Inoltre credo che oggi i veri sovranisti sono coloro che vogliono gli Stati Uniti d’Europa perché, in quel caso, specialmente l’Italia e la Germania, creandosi una nuova statualità, per quanto federata, supererebbero i trattati della seconda guerra mondiale. Pertanto delegare poteri all’Europa, ovviamente ad un governo europeo sovrano, ci rende liberi dai vincoli che abbiamo, e dunque realmente sovrani.

Altro elemento oggetto di chiacchiere è il termine inclusivismo: In ambito sociale, essere inclusivi significa soprattutto sentirsi accoglienti e accolti: appartenere a un gruppo di persone, a una società, godere pienamente di tutti i diritti e le opportunità che questa appartenenza comporta. Dunque, un termine che indica una modalità relazionale e mi permetto di dire anche di civiltà. Se questo termine diventa una ideologia le cose cambiano profondamente. possiamo fare alcuni esempi: come si può essere inclusivi con chi crede che noi siamo da redimere? O chi pensa che le cose gli siano dovute per diritto (non parliamo dei diritti sanciti dalla legge), un po’ come gli aristocratici in senso inverso? inoltre per includere è necessario che anche l’altro voglia farsi includere, l’inclusione richiede la condivisione di valori della comunità che ti include, altrimenti non è possibile il rispetto delle diversità valoriali della società che ti include.

La visione ideologica dell’inclusione fondamentalmente serve a sentirsi o percepirsi buoni, non malvagi, ma se queste buone intenzioni non sono corroborate dalla realtà e dunque dalle esigenze e volontà di coloro che dovremmo includere, si lavora per il suicidio della nostra società.
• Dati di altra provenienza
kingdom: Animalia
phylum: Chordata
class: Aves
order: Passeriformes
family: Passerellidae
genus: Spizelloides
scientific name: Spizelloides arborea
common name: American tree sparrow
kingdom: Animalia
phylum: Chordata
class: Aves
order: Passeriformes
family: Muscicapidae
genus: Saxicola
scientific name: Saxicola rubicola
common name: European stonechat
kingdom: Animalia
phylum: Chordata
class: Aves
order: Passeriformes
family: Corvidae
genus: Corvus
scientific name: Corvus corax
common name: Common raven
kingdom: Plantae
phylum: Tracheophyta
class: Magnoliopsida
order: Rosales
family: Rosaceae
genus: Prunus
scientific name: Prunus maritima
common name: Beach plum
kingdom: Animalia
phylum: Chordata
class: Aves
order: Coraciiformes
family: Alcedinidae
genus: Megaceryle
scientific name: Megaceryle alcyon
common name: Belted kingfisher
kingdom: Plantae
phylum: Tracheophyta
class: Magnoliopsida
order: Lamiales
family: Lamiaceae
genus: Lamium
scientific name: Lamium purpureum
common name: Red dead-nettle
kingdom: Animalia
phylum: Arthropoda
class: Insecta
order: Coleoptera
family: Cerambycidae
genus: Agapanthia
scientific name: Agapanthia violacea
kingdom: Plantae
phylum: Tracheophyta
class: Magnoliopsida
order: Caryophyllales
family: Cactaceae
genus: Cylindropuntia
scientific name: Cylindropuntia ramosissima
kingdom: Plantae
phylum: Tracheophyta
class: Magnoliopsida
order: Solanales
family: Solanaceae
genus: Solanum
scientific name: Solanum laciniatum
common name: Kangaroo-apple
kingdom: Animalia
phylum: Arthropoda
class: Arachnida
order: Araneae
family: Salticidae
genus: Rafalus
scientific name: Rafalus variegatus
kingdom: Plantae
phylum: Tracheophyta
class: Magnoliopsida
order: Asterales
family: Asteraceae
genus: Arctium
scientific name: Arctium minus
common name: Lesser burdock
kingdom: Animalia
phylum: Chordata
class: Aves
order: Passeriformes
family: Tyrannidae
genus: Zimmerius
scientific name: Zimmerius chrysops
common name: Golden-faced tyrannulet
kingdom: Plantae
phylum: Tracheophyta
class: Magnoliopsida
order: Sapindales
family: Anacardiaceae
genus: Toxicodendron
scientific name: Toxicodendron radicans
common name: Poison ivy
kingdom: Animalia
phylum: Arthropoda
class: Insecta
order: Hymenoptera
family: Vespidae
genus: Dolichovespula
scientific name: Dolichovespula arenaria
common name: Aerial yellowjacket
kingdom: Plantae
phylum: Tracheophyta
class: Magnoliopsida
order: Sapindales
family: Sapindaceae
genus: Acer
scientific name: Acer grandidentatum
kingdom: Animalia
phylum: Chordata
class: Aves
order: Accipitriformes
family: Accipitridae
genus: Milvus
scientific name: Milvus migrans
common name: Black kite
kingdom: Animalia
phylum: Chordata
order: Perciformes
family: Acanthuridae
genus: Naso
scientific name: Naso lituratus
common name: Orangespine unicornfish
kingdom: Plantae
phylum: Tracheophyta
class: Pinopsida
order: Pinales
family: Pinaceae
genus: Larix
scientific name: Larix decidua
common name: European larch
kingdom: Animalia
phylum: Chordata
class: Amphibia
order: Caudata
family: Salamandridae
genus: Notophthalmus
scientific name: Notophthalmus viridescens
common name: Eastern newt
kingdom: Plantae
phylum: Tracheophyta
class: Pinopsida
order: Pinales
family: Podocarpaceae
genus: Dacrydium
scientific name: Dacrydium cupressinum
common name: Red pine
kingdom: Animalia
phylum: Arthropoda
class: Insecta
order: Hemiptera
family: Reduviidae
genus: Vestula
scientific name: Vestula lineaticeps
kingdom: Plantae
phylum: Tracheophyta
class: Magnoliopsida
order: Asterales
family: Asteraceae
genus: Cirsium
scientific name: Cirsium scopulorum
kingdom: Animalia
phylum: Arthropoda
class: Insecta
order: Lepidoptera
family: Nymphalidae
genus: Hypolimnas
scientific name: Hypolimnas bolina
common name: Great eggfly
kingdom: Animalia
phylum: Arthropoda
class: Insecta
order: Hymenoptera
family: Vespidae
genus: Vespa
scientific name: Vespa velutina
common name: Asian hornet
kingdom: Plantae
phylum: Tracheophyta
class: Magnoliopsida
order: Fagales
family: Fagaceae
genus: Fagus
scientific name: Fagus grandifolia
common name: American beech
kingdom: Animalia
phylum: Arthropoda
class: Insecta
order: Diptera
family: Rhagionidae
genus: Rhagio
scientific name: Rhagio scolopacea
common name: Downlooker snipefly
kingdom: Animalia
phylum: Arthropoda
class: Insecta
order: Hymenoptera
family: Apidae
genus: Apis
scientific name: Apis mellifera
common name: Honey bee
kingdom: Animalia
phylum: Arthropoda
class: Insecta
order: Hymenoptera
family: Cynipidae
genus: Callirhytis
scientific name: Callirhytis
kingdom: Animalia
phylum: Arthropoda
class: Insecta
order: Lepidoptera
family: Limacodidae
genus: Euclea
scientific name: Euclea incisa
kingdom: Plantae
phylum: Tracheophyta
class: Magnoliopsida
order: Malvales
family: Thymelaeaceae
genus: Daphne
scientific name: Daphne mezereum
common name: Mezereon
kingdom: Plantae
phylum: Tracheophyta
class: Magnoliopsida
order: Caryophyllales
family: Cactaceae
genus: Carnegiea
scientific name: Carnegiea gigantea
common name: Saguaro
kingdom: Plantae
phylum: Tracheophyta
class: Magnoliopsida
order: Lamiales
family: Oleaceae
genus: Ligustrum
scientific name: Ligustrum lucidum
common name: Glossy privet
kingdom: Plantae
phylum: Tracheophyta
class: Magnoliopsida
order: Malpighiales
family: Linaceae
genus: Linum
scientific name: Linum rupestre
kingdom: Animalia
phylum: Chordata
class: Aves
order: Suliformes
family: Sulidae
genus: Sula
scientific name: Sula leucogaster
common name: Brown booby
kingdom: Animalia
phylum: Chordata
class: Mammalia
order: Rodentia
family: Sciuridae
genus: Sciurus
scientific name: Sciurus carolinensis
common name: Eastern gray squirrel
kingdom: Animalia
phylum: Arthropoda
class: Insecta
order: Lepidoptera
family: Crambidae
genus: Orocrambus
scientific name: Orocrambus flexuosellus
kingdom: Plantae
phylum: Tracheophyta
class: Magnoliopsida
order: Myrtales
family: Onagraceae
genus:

Molti pensano in buona fede che dare la cittadinanza, risolve il problema dell’inclusione, ma è un falso problema, proprio perché è più facile dare la cittadinanza e mettersi a posto la falsa coscienza, che affrontare le tematiche che essa ci impone di valutare in termini di organizzazione sociale e non di abbandonarli a sé stessi, che è ciò che avviene oggi. Quella di questi anni è stata accoglienza? È inclusività?  No è ipocrisia pura. Gli immigrati sono sfruttati e abbandonati a se stessi e poi ci meravigliamo che delinquono, sono utili alla delinquenza nostrana, agli affari delle strutture private e cooperative, alle Ong che ci guadagnano, ai caporalati eccetera. L’inclusione come l’accoglienza è una cosa seria solo se è fatta con umanità, e dunque con regole chiare di diritti e doveri. Questa è la tipica ipocrisia di coloro che definirei i razzisti democratici.